Book recommendations
There are two books that I received as Christmas gifts that I want to recommend to you:
The first is The C.S. Lewis Bible. [I never go after Bibles being marketed around a particular personality or demographic, but this one was worth it.] This version, the NRSV, prized for its accuracy, is sprinkled throughout with quotes and snippets from a wide variety of Lewis' writings. The editors must have spent months, if not years, culling through his work and painstakingly pairing various insights from C.S. Lewis' work with their appropriate counterparts throughout Scripture.
For example, pared with a passage from I Timothy, there is a quote from C.S. Lewis' "Letter to Miss Breckenridge, April, 1951" which reads:
I think that if God forgives us we must forgive ourselves. Otherwise it is almost like setting up ourselves as a higher tribunal than Him.
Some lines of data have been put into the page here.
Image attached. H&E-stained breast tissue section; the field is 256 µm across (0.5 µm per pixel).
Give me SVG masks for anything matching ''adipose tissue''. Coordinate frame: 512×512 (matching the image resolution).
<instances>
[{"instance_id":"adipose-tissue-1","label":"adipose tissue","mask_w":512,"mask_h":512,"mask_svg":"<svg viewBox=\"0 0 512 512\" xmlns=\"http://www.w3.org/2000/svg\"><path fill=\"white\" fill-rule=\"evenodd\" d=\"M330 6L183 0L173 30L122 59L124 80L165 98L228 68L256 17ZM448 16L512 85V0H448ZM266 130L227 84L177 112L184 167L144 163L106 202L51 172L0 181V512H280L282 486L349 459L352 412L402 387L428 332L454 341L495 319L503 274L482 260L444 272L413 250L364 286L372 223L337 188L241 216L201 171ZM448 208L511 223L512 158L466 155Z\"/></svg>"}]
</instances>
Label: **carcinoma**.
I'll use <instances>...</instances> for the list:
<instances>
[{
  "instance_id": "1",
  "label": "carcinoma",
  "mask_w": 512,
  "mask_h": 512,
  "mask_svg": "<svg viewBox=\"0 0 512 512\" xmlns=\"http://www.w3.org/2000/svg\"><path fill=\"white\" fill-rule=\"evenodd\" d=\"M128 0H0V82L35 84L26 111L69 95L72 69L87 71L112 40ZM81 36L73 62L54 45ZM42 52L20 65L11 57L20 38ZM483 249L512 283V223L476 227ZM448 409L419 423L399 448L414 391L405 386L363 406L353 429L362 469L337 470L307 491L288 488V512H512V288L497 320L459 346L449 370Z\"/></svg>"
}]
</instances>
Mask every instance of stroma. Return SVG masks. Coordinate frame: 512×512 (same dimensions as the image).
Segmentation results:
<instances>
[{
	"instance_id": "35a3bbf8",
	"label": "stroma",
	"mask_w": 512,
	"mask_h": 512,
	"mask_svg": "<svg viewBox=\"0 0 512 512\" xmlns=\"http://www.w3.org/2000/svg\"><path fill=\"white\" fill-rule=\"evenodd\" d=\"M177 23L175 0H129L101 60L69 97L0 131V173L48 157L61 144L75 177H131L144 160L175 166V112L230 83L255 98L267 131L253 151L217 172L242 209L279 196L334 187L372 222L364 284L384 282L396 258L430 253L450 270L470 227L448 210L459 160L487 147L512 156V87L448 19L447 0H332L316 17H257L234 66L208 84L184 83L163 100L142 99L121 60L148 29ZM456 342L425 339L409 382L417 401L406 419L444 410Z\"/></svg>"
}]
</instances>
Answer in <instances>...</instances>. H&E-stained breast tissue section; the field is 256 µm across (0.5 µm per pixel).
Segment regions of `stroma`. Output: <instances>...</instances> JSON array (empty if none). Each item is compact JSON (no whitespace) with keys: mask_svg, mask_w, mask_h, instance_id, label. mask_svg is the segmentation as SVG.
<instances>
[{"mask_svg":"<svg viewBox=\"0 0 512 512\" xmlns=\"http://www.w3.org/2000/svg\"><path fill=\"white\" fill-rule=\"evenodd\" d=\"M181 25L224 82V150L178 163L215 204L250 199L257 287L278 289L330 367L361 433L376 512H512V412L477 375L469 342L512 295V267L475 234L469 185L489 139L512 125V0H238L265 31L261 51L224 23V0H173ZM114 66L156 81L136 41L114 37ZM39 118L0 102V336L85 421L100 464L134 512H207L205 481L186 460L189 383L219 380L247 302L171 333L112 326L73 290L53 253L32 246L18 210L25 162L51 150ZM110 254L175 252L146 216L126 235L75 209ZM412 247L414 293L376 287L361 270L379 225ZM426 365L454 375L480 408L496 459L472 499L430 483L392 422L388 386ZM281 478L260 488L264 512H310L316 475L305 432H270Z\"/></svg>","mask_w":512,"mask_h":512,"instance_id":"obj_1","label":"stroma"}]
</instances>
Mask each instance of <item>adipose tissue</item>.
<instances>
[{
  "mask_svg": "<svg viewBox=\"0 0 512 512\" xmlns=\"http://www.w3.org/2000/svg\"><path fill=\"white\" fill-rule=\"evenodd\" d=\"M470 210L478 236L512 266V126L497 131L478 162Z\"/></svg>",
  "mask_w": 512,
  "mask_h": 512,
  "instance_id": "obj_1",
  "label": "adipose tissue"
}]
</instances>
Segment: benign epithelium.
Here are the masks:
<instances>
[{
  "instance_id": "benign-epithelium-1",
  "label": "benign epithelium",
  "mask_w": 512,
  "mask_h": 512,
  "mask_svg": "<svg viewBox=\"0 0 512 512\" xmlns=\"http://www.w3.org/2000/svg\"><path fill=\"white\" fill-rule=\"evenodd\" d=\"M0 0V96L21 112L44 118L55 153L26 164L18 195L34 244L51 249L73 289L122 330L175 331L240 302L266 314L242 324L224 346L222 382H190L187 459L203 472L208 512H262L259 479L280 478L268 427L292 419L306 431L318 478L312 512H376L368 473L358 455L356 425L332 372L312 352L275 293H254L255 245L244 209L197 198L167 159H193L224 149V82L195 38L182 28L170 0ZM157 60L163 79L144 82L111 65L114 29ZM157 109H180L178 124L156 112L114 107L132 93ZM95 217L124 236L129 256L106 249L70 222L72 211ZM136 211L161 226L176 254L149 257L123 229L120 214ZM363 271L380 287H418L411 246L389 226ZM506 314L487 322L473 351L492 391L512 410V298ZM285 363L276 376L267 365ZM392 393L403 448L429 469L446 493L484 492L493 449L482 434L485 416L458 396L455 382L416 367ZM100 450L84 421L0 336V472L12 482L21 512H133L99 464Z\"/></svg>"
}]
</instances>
Or, another nugget, paired with a passage in I Peter:
At present, we are on the outside of the world [the coming fully-restored Kingdom], the wrong side of the door. We discern the freshness and purity of morning, but they do not make us fresh and pure. We cannot mingle with the splendors we see. But all the leaves of the New Testament are rustling with the rumour that is will not always be so. -- from The Weight of Glory
The other book I can recommend to you is, Sitting at the Feet of Rabbi Jesus - How the Jewishness of Jesus Can Transform Your Faith, by Spangler and Tverberg. What if the Jewishness of Jesus could help us who live on the edge of 2011 make sense of some of the things Jesus did and said? For example:
Do you know why Jesus came as a rabbi and not a shepherd or Essene or or Zealot?
Do you know why you smell good, like freshly annointed royalty?
Do you know that Jesus was not the first to use parables as transformational story-telling?
Do you know why Jesus' invitation, "Follow me" wasn't all that surprising for the role he took on in the Jewish culture of the time?
These two books should prove helpful for the hungry apprentice of the master Teacher.